Friday, July 08, 2005

Grieving for London.

The city of London is in many ways my 2nd home. I was born in Milwaukee; I have lived in Monmouth for forty years; but my creative heart lies in London and its glorious theatre. Luck and perseverence has placed me in that city fourteen times over the years and some of the visits have been for extended periods. I was a bit too young to experience the blitz, but my visits have coincided with IRA bombings on at least three occasions. I have never been harmed, but do know the feelings of helplessness and the tremors of fear that one feels when entering one of those long tube escalators or when a train is evacuated because of a bomb scare.

To think that there are animals so callous that they give "animal" a bad name gives one a pause. Animals do not kill wantonly; only humans do that.

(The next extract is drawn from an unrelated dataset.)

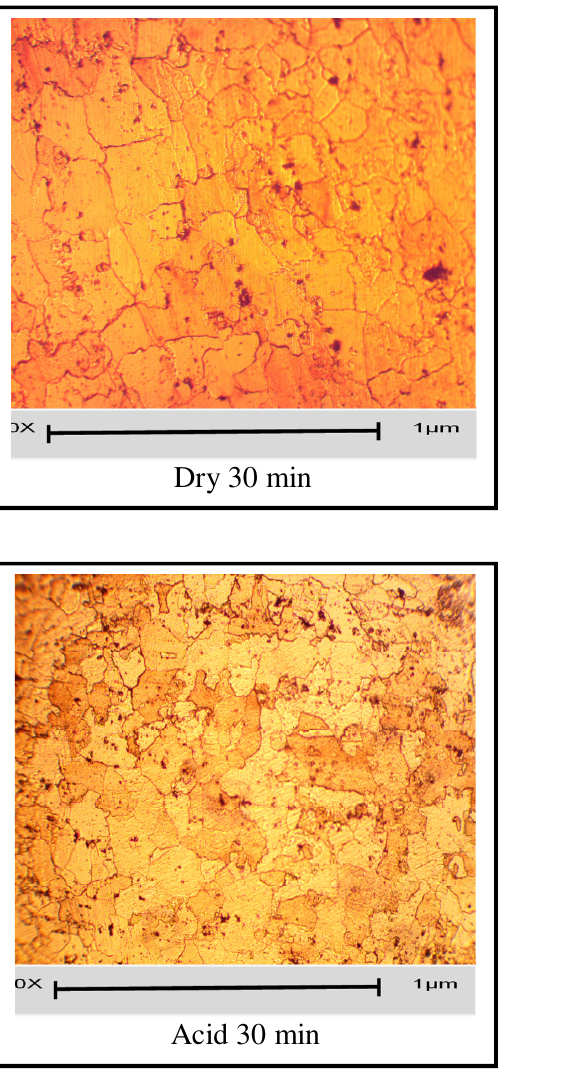
Fig. 13. Microstructure image for dry and acid mediums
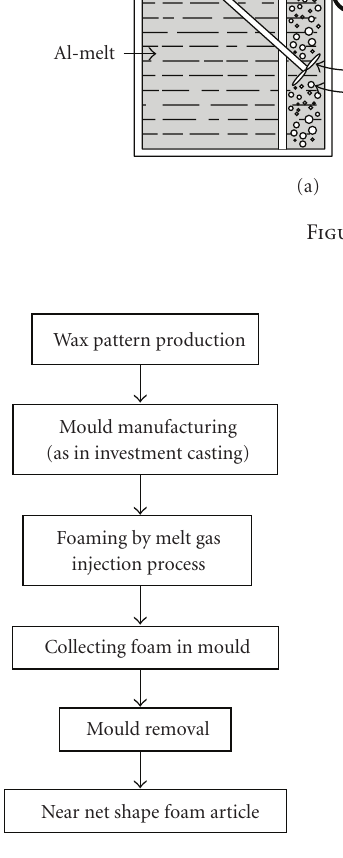
Figure 2: Work flow of MGI-mould process.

My son, not me, was in England this time. He was on a train bound from Stanstead Airport to London's Liverpool Street Station on Thurs. morning. It was stopped and turned back. If you wish to read his entire experience go to and read the whole story.

My little memory is that on three different occasions my wife and I have stayed at the Endsleigh Court Flats on Upper Woburn Place. This is just about where the bus was bombed and a friend of mine, who has an office on the other side of Russell Sq. has mailed me to say that there was blood staining the front of the British Medical Association Building, which is kitty corner across the street from the Endsleigh. I have walked the street from Russell Sq. to Euston countless times and often paused for a time in Tavistock Square, where the statue of Mahatma Ghandi makes a plea for non violent protest. As his life was taken by violence so shall this square now also be known for its nearness to carnage rather than peace and love.

These are sad times. The picture accompanying this report shows me in a happier state in 2004 when Jan and I stayed at the Russell Hotel just a few minutes away from Tavistock Sq.